Center for Virology and Vaccine Research, Beth Israel Deaconess Medical Center

330 Brookline Avenue, E/CLS – 1047

Boston, MA 02215, USA

Tel.: +1 617 735 4485

Fax: +1 617 735 4566

e-mail: dbarouch@bidmc.harvard.edu

Summary

A global human immunodeficiency virus-1 (HIV-1) vaccine will have to elicit immune responses capable of providing protection against a tremendous diversity of HIV-1 variants. In this review, we first describe the current state of the HIV-1 vaccine field, outlining the immune responses that are desired in a global HIV-1 vaccine. In particular, we emphasize the likely importance of Env-specific neutralizing and non-neutralizing antibodies for protection against HIV-1 acquisition and the likely importance of effector Gag-specific T lymphocytes for virologic control. We then highlight four strategies for developing a global HIV-1 vaccine.
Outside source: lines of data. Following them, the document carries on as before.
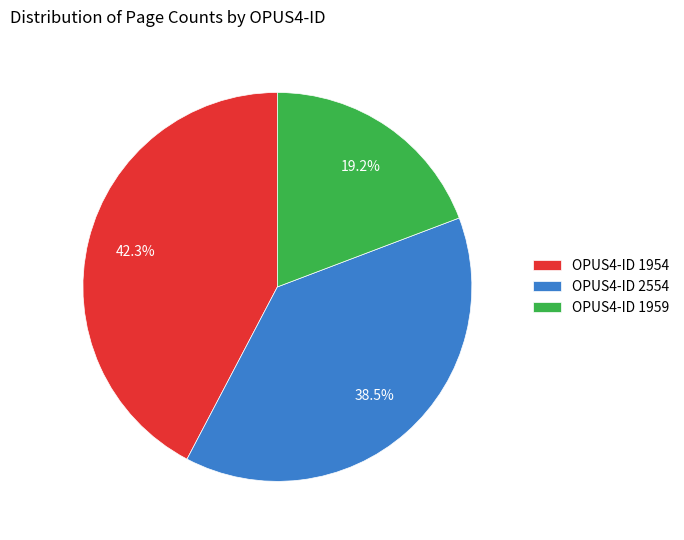

To the nearest percent, what is the difference between the largest and smallest slice percentages?

23%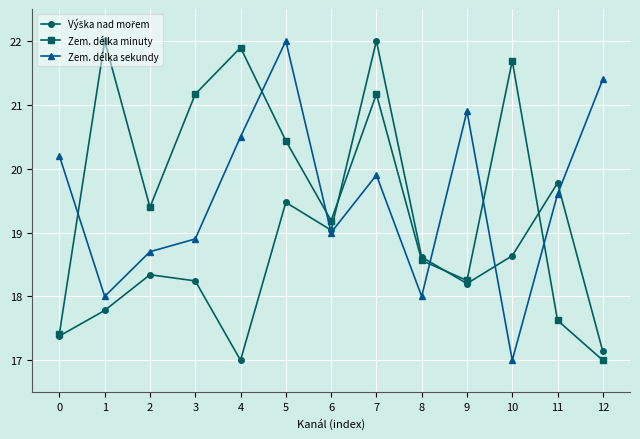

What is the total value across all series at 5?

61.9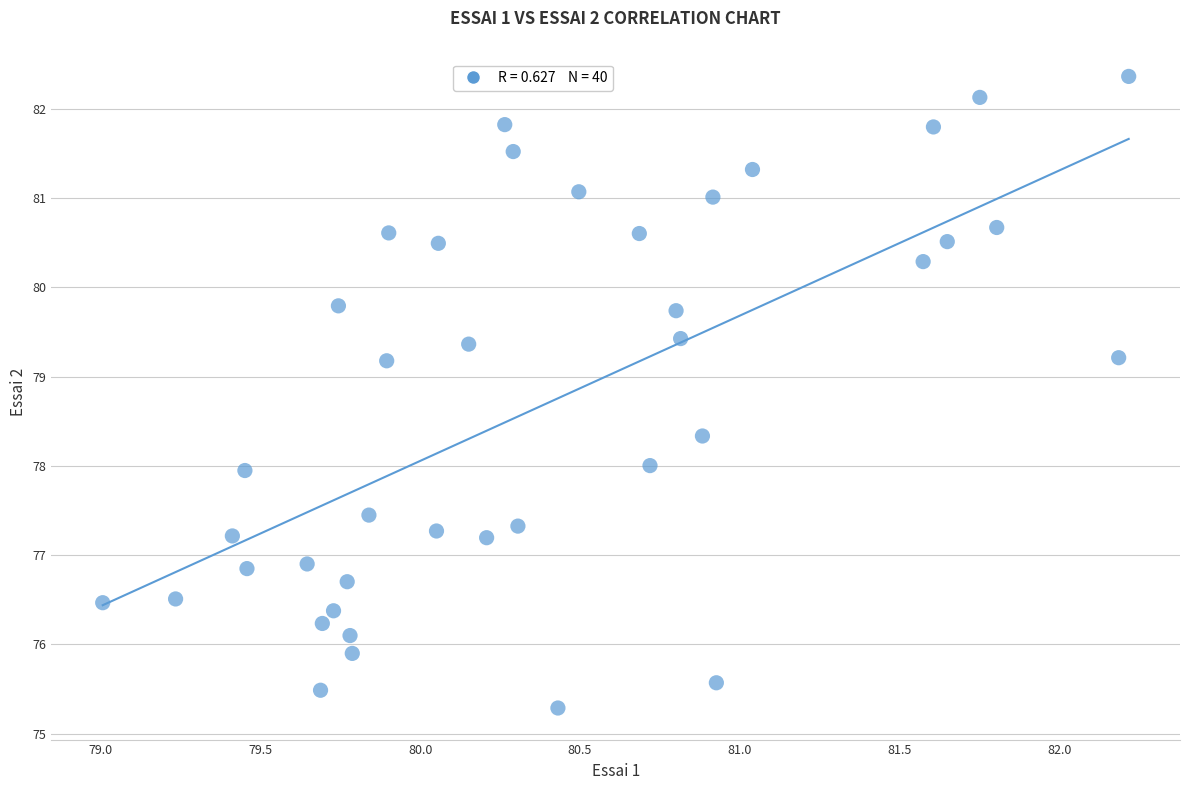

What is the range of Y values (max minus min)?

7.1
The first approach is to design specific vaccines for each geographic region that include antigens tailor-made to match local circulating HIV-1 strains. The second approach is to design a vaccine that will elicit Env-specific antibodies capable of broadly neutralizing all HIV-1 subtypes. The third approach is to design a vaccine that will elicit cellular immune responses that are focused on highly conserved HIV-1 sequences. The fourth approach is to design a vaccine to elicit highly diverse HIV-1-specific responses. Finally, we emphasize the importance of conducting clinical efficacy trials as the only way to determine which strategies will provide optimal protection against HIV-1 in humans.